:: Document section ::
------------------------------------------------------------

3. Food Delivery and Traditional Businesses

I believe Alibaba’s escalation of the food-delivery war against JD and Meituan has been a strategic misstep, and the company should meaningfully scale back this effort over the next two years. Food delivery is structurally one of the most competitive categories in Chinese internet—effectively a quasi–public utility that requires massive density, geographic scale, and operating leverage to generate profits. It is a winner-take-all business where incremental capital rarely shifts long-term market structure.

Given this, Alibaba cannot afford to fight a two-front war. Capital deployed into subsidizing meals and beverages generates minimal strategic return compared to investment in AI infrastructure, where Alibaba has clear structural advantages and far higher long-term ROI.

I understand the defensive rationale: Meituan’s to-store business is high-frequency and could gradually reshape user behavior. If consumers anchor their daily journeys (food, services, local life) in Meituan, the platform risks expanding into product commerce and weakening the traditional e-commerce model. This substitution risk is real and explains why Alibaba chose to respond aggressively.

However, I expect the market to reach a more rational equilibrium. In any high-frequency traffic battle, symmetry tends to emerge because neither platform can sustain perpetual cash burn. The likely steady-state scenarios are:

  1. Meituan tempers its push into to-store penetration inside Alibaba’s core categories, and Alibaba correspondingly reduces the intensity of its discounting; or

  2. Meituan concedes a degree of share in food delivery, allowing Alibaba to maintain reasonable user visitation and frequency, so both ecosystems can coexist without existential threat.

Despite Meituan’s operational excellence, the reality is that Meituan is still only one-fifth Alibaba’s size. Alibaba’s balance sheet—cash and short-term investments alone—could effectively purchase Meituan outright. Meituan therefore cannot sustain an open-ended price war against a much larger capital base without risking prolonged unprofitability. Ultimately, the rational path is coexistence and recalibration, not escalation.

------------------------------------------------------------

:: Required action ::
Retype the whole text on Alibaba's food-delivery competition, without changing anything. The items that come next are separate material.

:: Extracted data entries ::
------------------------------------------------------------

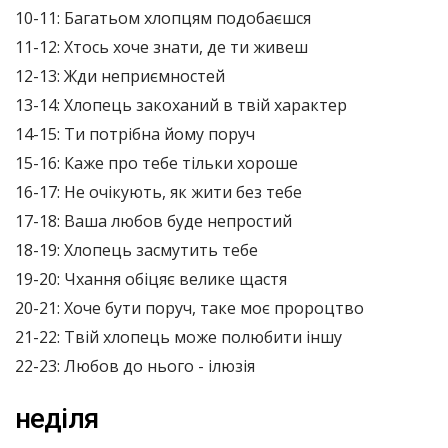
10-11: Багатьом хлопцям подобаєшся
11-12: Хтось хоче знати, де ти живеш
12-13: Жди неприємностей
13-14: Хлопець закоханий в твій характер
14-15: Ти потрібна йому поруч
15-16: Каже про тебе тільки хороше
16-17: Не очікують, як жити без тебе
17-18: Ваша любов буде непростий
18-19: Хлопець засмутить тебе
19-20: Чхання обіцяє велике щастя
20-21: Хоче бути поруч, таке моє пророцтво
21-22: Твій хлопець може полюбити іншу
22-23: Любов до нього - ілюзія
неділя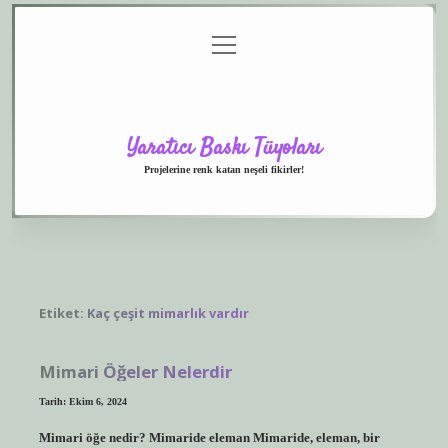
menüyü
Anasayfa
Gizlilik
Yasal
Hakkımızda
aç
Politikası
Uyarı
Yaratıcı Baskı Tüyoları
Projelerine renk katan neşeli fikirler!
Etiket:
Kaç çeşit mimarlık vardır
Mimari Öğeler Nelerdir
Tarih: Ekim 6, 2024
Mimari öğe nedir? Mimaride eleman Mimaride, eleman, bir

------------------------------------------------------------

:: Answer to the problem ::
3. Food Delivery and Traditional Businesses

I believe Alibaba’s escalation of the food-delivery war against JD and Meituan has been a strategic misstep, and the company should meaningfully scale back this effort over the next two years. Food delivery is structurally one of the most competitive categories in Chinese internet—effectively a quasi–public utility that requires massive density, geographic scale, and operating leverage to generate profits. It is a winner-take-all business where incremental capital rarely shifts long-term market structure.

Given this, Alibaba cannot afford to fight a two-front war. Capital deployed into subsidizing meals and beverages generates minimal strategic return compared to investment in AI infrastructure, where Alibaba has clear structural advantages and far higher long-term ROI.

I understand the defensive rationale: Meituan’s to-store business is high-frequency and could gradually reshape user behavior. If consumers anchor their daily journeys (food, services, local life) in Meituan, the platform risks expanding into product commerce and weakening the traditional e-commerce model. This substitution risk is real and explains why Alibaba chose to respond aggressively.

However, I expect the market to reach a more rational equilibrium. In any high-frequency traffic battle, symmetry tends to emerge because neither platform can sustain perpetual cash burn. The likely steady-state scenarios are:

  1. Meituan tempers its push into to-store penetration inside Alibaba’s core categories, and Alibaba correspondingly reduces the intensity of its discounting; or

  2. Meituan concedes a degree of share in food delivery, allowing Alibaba to maintain reasonable user visitation and frequency, so both ecosystems can coexist without existential threat.

Despite Meituan’s operational excellence, the reality is that Meituan is still only one-fifth Alibaba’s size. Alibaba’s balance sheet—cash and short-term investments alone—could effectively purchase Meituan outright. Meituan therefore cannot sustain an open-ended price war against a much larger capital base without risking prolonged unprofitability. Ultimately, the rational path is coexistence and recalibration, not escalation.